Love songs make me sick
Every time someone listens to a song that brings back memories of a lost love (or one that is just within reach, or already beside you), the body produces actions reacting to the music and lyrics, production and arrangement, and the accompanying voice of the singer.
After your brain registers the song as familiar, the initial pang in your heart leads down to your core. Your muscles tighten and contract. There is a push and pull. Your stomach leaps inside of you. Up and down, back and forth. Pain becomes irrelevant. You lean forward and hold on, as if you can’t take it anymore.
Kinda feels like cramps.
On this week’s American Idol, popera star, Andrea Bocelli, and überproducer (as well as executive producer of my debut album, plus BFF), David Foster, were the featured guests, with the theme being love songs.
The singers sang their hearts out, but only a few of them made us feel sick...
McPhee – I have nothing. You may have nothing after you’re in the bottom three this week. No one has ever sung this song well on AI (only Jenny the Hud came close). Your smugness got the best of you, and your performance was all over the place. Why didn’t you sing Paris’ song?.
Yamin – A song for you. It gave me chills, without being the sobbing mess that Paula Abdul made herself to be (get the woman a roll of Bounty). Great performance. Ooh.
Pickler – Unchained melody. Made my hair stand on end, in the bad way. You wanted to recreate the pottery scene in Ghost? You better stay out of throwing distance, 'cause there will be some mud flying your way. And, what really ticks me off is she will be in the competition for another few weeks, right up until the end.
Bennett – The way we were. It’s supposed to be a song about longing, not a song about needing. You may be the strongest female singer in the competition, but this song was oversung. You should’ve sung Katherine’s song.
Hicks – Just once. Strange how you sound like James Ingram… and Joe Cocker and Rob Seger, and… But, James Ingram can actually sing the song in tune and not have it meander all over the map. Love the velvet jacket with the satin trim. Does it come in a 36 long?
Daughtry – Have you ever really loved a woman? It was surprisingly sexy (for a Bryan Adams song), without being screechy (a trait of hardcore rockers). You’re not the lead singer from Live, or, God forbid, Creed. When you sing the damn song, you can actually sing the damn song.
Although none of them really made me ill, there was a time where a migraine came on strong due to one singer. And, I even threw up a little in my mouth.
But, I decided to keep my mouth shit, uh, I mean shut.

::::::::

◆ **TASKS AND EXERCISES**:
A – In the love songs post, who were the featured guests on the week's American Idol?
B – Print the portion of the love songs post starting with "McPhee – I have" and going on through "Great performance. Ooh.".
C – For each statement, answer yes or no according to the love songs post and quote the words that decide it: (i) Pickler sang "Unchained melody." (ii) The writer found Daughtry's performance screechy. (iii) The writer calls Bennett the weakest female singer in the competition.

◆ **DATA SEGMENT**:
::::::::

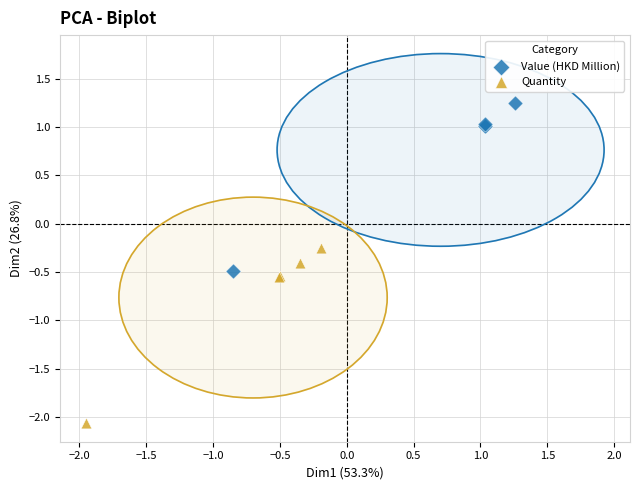

What are all the series names shown in the legend?

Value (HKD Million), Quantity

::::::::

◆ **ANSWERS FOR THE TASKS**:
A – Andrea Bocelli and David Foster.

B –
McPhee – I have nothing. You may have nothing after you’re in the bottom three this week. No one has ever sung this song well on AI (only Jenny the Hud came close). Your smugness got the best of you, and your performance was all over the place. Why didn’t you sing Paris’ song?.
Yamin – A song for you. It gave me chills, without being the sobbing mess that Paula Abdul made herself to be (get the woman a roll of Bounty). Great performance. Ooh.

C –
(i) Yes: "Pickler – Unchained melody."
(ii) No: "without being screechy (a trait of hardcore rockers)"
(iii) No: "You may be the strongest female singer in the competition"